Instructions for the task. Go through the material and copy every line in which "sent" appears.

(Information supplied begins)

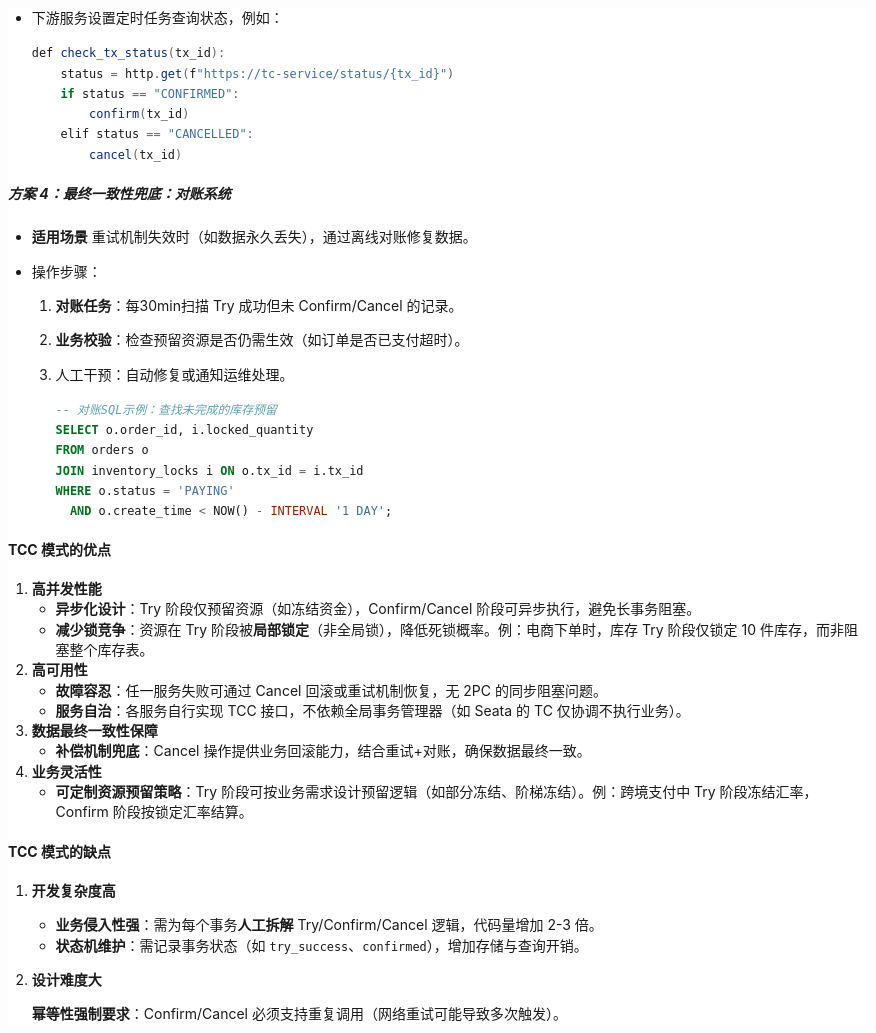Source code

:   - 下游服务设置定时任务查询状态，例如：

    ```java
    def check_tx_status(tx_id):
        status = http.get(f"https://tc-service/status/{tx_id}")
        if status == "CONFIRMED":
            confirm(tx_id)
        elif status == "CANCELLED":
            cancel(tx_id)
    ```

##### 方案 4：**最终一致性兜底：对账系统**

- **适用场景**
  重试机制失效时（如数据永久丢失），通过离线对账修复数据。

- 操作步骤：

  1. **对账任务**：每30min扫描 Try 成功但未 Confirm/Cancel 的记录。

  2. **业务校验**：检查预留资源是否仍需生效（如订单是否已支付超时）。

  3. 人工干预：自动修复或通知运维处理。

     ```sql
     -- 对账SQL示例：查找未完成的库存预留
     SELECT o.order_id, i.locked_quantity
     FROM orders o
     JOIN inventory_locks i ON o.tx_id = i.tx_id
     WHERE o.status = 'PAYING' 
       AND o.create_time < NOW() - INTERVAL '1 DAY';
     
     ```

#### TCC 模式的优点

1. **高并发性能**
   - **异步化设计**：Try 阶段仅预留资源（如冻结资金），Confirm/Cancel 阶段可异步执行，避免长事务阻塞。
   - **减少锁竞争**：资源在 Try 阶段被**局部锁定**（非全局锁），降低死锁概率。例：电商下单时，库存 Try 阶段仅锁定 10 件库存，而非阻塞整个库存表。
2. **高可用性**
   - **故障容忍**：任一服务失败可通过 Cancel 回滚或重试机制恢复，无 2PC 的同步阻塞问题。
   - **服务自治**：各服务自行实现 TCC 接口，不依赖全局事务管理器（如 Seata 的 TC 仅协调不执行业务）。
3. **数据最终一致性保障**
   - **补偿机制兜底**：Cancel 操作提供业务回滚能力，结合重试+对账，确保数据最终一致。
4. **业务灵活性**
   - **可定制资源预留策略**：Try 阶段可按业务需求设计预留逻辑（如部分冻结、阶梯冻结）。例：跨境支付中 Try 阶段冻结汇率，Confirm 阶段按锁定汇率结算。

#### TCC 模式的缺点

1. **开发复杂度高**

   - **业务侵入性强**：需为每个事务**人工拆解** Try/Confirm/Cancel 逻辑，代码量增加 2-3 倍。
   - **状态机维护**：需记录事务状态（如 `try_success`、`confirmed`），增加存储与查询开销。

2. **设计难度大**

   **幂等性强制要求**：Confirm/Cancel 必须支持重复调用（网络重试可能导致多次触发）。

(Information supplied ends)
(Information supplied begins)

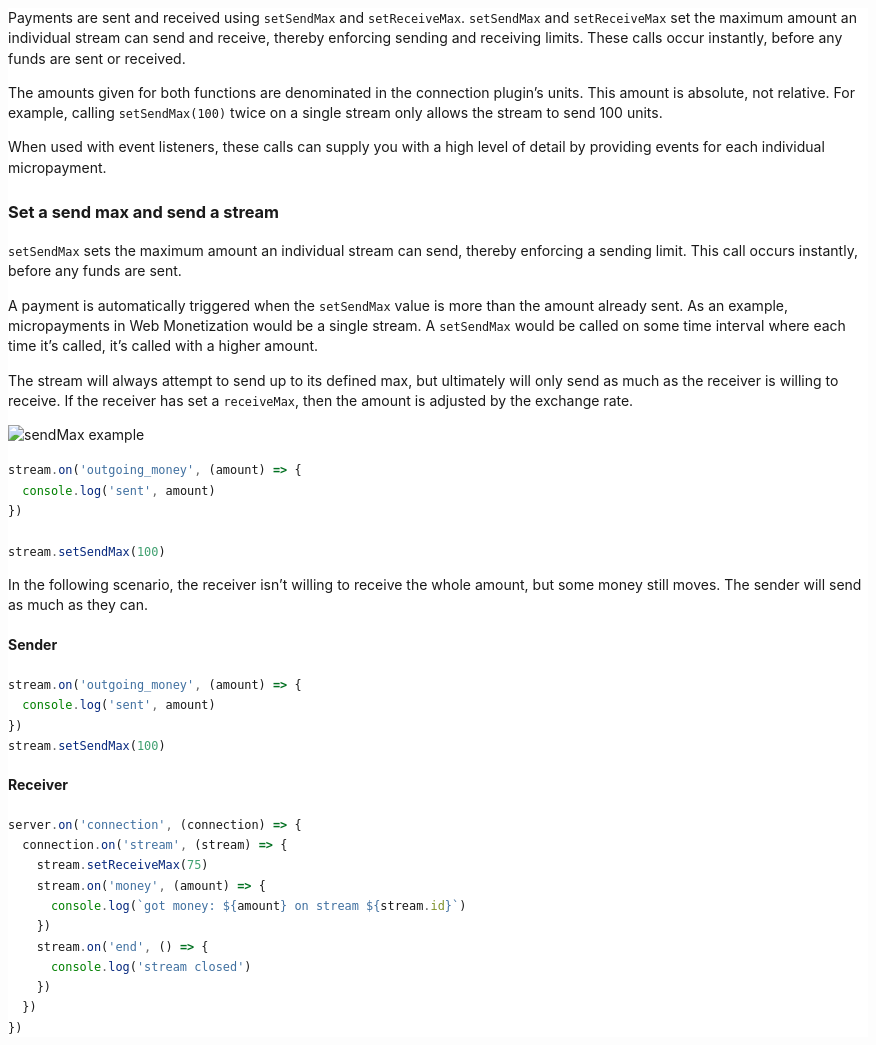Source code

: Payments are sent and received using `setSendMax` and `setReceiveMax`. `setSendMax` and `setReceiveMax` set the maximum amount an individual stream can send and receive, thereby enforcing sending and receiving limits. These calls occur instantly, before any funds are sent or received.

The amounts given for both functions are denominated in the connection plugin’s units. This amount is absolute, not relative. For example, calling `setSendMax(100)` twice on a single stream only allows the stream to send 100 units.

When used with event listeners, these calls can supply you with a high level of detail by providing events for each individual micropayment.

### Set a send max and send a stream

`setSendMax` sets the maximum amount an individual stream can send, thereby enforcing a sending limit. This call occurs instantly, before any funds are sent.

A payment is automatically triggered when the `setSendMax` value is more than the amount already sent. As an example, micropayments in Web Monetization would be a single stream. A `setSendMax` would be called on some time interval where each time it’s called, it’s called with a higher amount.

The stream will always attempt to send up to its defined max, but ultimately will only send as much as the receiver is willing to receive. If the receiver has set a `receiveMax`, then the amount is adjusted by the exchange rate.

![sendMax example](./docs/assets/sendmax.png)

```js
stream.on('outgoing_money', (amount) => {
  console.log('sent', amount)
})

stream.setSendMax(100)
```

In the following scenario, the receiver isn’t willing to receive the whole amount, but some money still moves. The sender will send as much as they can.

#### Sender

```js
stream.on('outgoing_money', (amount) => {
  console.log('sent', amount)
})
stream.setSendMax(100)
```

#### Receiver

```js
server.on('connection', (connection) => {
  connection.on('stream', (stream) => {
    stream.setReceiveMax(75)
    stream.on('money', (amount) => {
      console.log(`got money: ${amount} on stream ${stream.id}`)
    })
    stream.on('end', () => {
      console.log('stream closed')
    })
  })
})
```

(Information supplied ends)

Task response.
: Payments are sent and received using `setSendMax` and `setReceiveMax`. `setSendMax` and `setReceiveMax` set the maximum amount an individual stream can send and receive, thereby enforcing sending and receiving limits. These calls occur instantly, before any funds are sent or received.
`setSendMax` sets the maximum amount an individual stream can send, thereby enforcing a sending limit. This call occurs instantly, before any funds are sent.
A payment is automatically triggered when the `setSendMax` value is more than the amount already sent. As an example, micropayments in Web Monetization would be a single stream. A `setSendMax` would be called on some time interval where each time it’s called, it’s called with a higher amount.
  console.log('sent', amount)
  console.log('sent', amount)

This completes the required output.